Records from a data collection
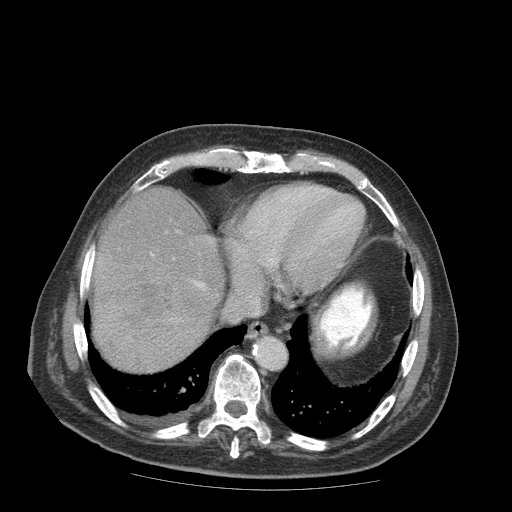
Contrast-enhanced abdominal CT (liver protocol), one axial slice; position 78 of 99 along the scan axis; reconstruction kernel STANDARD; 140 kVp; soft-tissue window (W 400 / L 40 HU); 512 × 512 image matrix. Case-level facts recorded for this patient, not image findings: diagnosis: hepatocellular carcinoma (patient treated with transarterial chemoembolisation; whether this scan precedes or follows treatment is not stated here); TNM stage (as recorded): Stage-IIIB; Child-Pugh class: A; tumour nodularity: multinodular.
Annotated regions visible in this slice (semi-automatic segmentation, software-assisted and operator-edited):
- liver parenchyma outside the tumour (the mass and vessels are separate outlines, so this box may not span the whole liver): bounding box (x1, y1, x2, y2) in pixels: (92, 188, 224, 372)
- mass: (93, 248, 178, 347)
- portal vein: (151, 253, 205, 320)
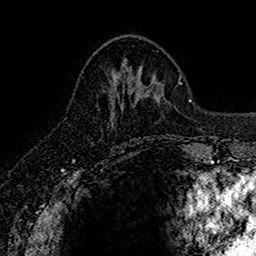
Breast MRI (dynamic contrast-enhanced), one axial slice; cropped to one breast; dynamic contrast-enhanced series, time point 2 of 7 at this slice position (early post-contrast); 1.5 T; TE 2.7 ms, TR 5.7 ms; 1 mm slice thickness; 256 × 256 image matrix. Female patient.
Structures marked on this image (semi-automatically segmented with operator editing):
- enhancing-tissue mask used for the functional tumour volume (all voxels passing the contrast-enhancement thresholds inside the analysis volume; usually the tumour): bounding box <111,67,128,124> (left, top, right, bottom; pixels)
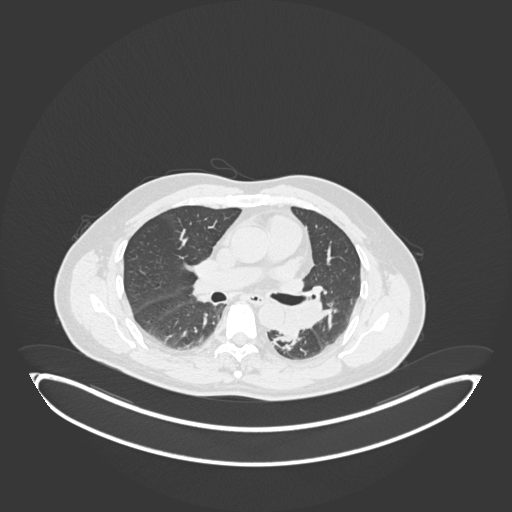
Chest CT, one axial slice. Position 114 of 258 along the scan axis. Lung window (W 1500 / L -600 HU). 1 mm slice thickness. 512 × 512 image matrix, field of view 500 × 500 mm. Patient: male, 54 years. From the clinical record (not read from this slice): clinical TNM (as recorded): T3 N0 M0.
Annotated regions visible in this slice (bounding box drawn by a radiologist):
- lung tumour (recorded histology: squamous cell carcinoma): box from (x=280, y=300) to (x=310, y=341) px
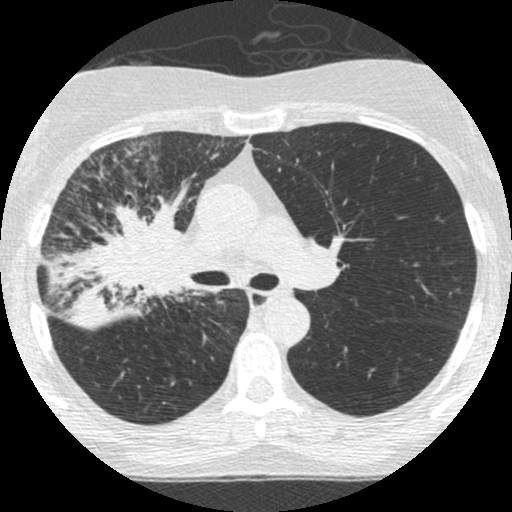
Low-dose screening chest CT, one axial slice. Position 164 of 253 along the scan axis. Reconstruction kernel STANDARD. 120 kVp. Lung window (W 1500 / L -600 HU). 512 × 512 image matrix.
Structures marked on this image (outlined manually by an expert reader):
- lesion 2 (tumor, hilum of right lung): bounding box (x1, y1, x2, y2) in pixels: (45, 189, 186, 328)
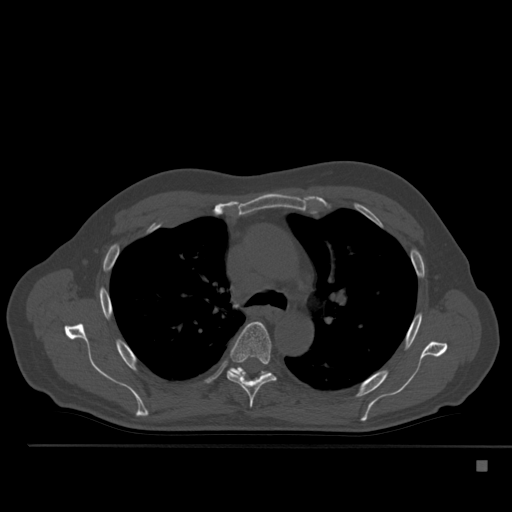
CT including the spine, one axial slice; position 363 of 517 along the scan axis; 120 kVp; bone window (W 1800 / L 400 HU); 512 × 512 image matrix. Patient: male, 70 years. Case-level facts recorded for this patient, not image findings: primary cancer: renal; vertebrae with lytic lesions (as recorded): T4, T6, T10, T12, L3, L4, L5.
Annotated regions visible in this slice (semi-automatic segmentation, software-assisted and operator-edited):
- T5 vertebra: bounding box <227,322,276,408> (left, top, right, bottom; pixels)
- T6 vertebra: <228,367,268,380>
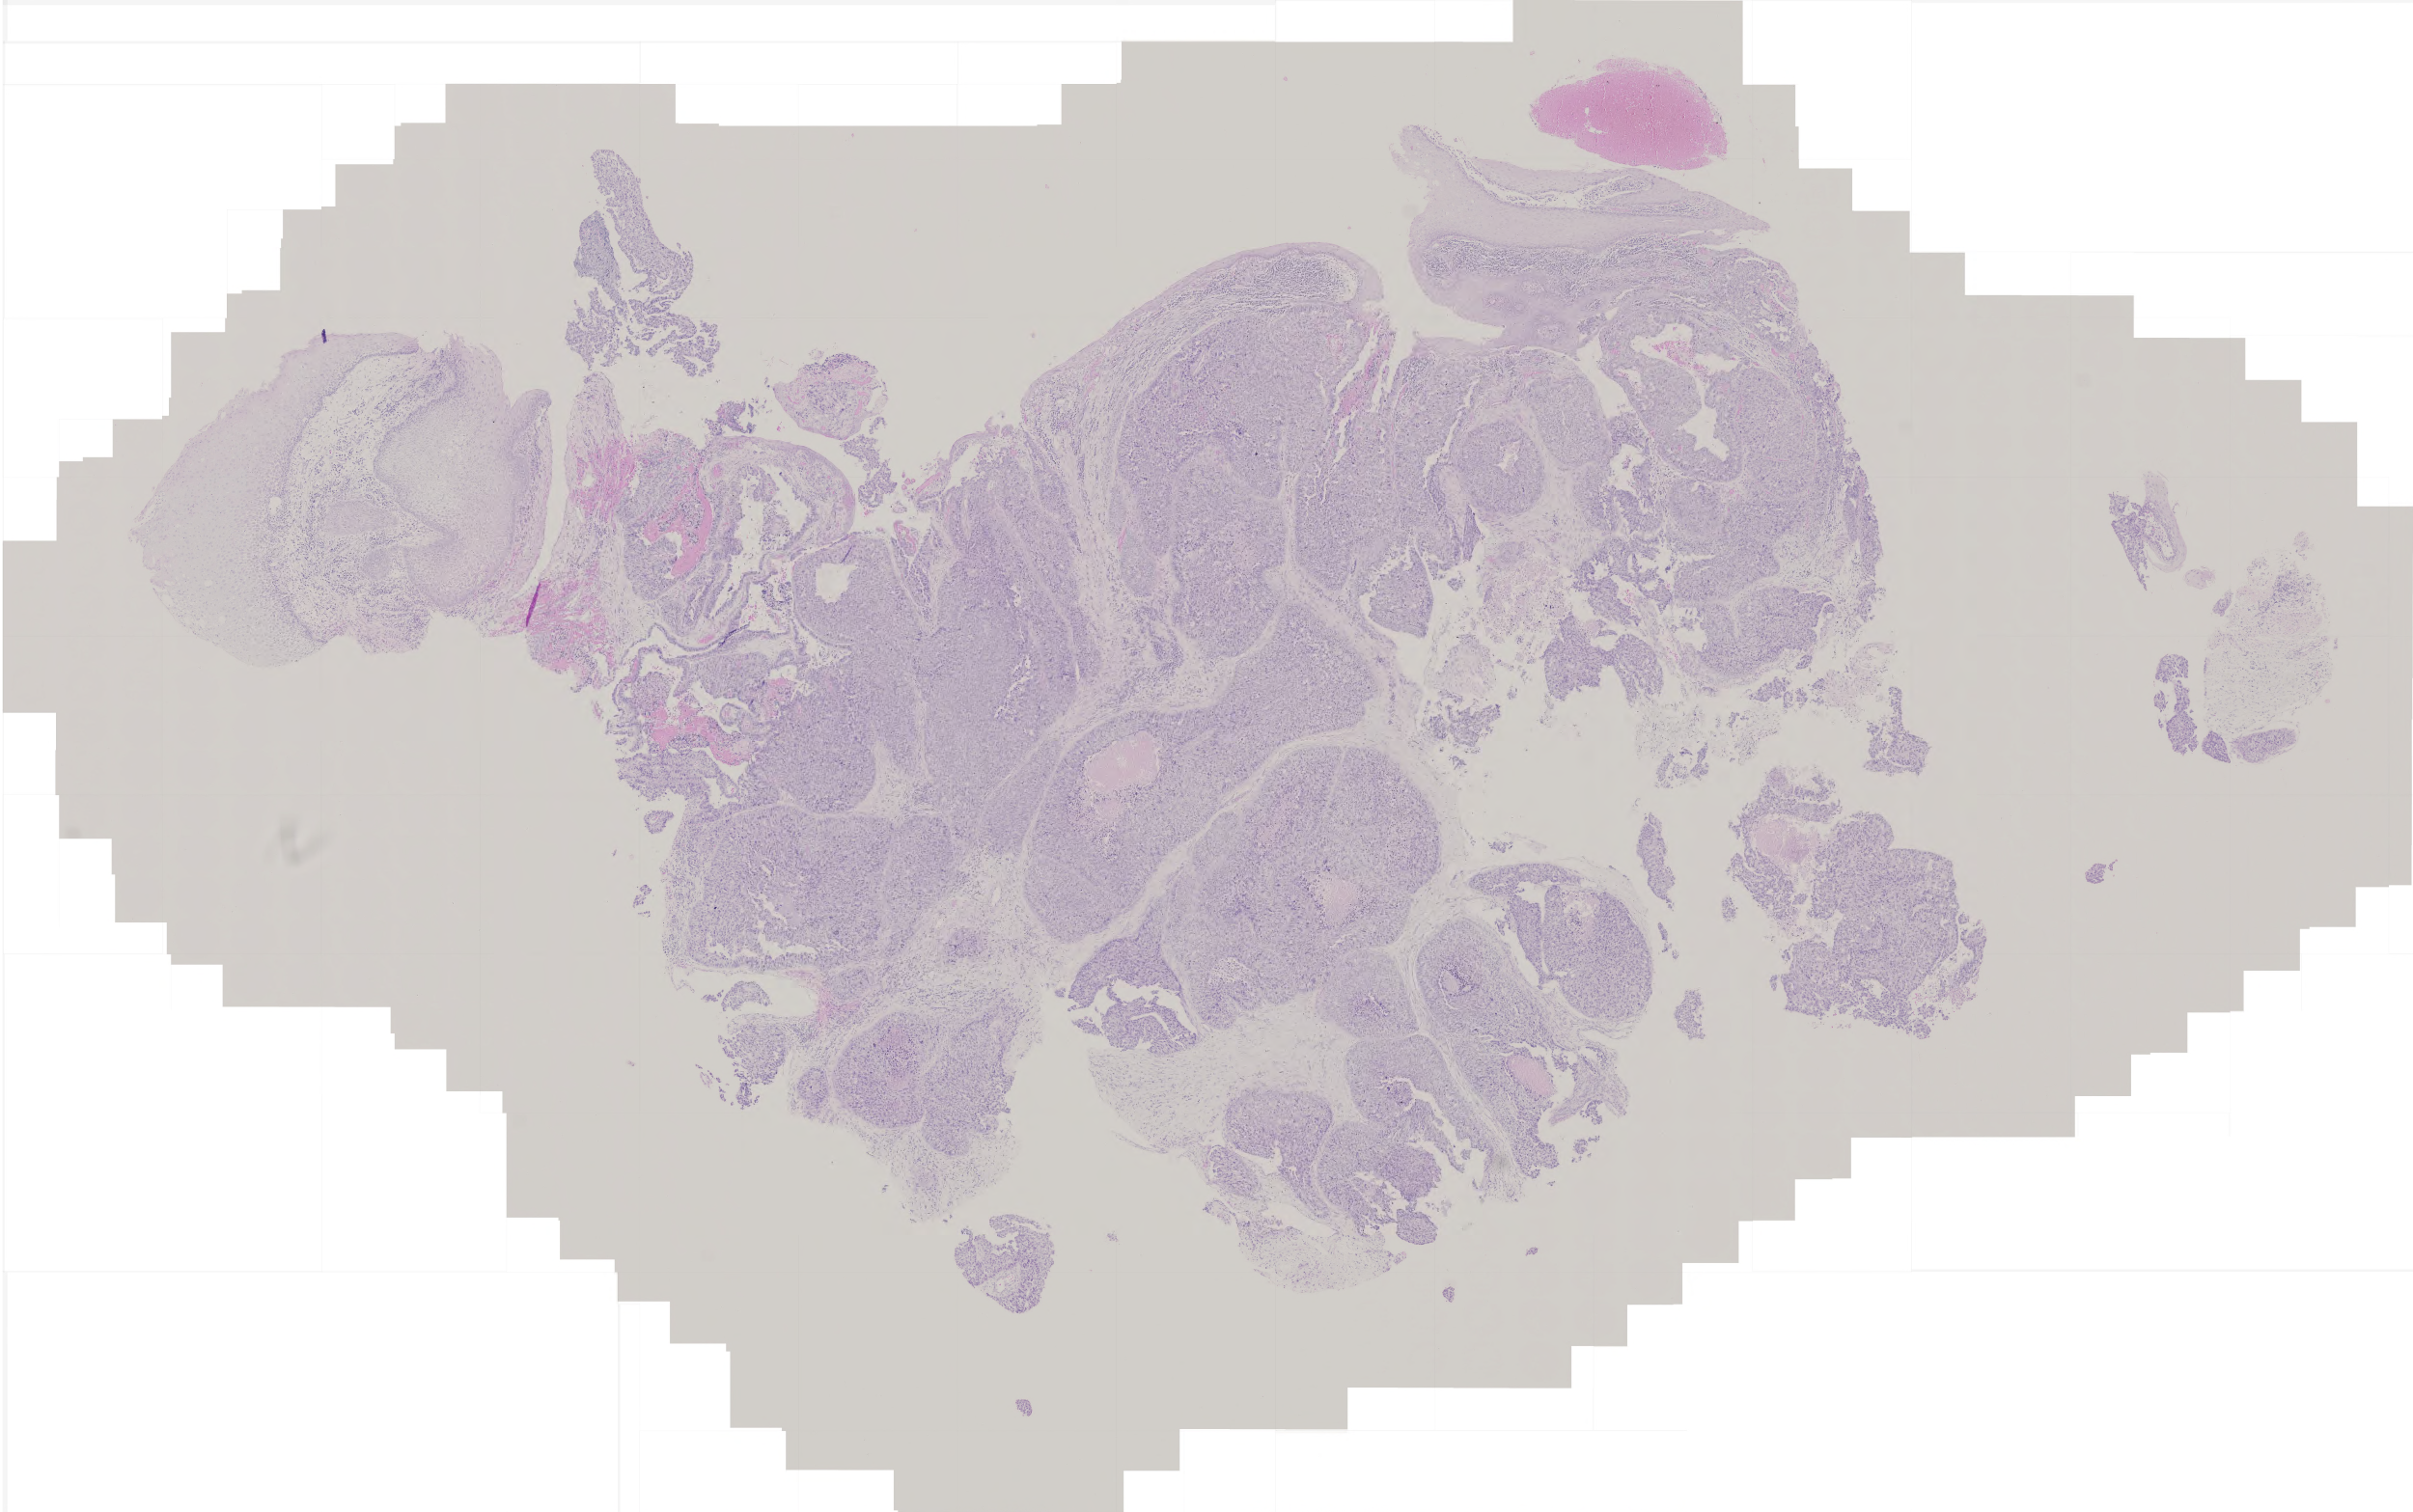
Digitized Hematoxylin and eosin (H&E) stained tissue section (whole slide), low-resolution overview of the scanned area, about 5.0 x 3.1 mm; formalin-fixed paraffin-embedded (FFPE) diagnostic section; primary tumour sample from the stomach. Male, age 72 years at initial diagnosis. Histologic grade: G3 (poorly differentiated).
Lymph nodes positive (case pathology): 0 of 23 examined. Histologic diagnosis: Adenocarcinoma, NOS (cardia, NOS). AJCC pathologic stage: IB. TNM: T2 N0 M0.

What is required: Lines holding "level": copy each one from the records above.

Solution below:
Contrast-enhanced abdominal CT (liver protocol), one axial slice; position 78 of 99 along the scan axis; reconstruction kernel STANDARD; 140 kVp; soft-tissue window (W 400 / L 40 HU); 512 × 512 image matrix. Case-level facts recorded for this patient, not image findings: diagnosis: hepatocellular carcinoma (patient treated with transarterial chemoembolisation; whether this scan precedes or follows treatment is not stated here); TNM stage (as recorded): Stage-IIIB; Child-Pugh class: A; tumour nodularity: multinodular.
CT including the spine, one axial slice; position 363 of 517 along the scan axis; 120 kVp; bone window (W 1800 / L 400 HU); 512 × 512 image matrix. Patient: male, 70 years. Case-level facts recorded for this patient, not image findings: primary cancer: renal; vertebrae with lytic lesions (as recorded): T4, T6, T10, T12, L3, L4, L5.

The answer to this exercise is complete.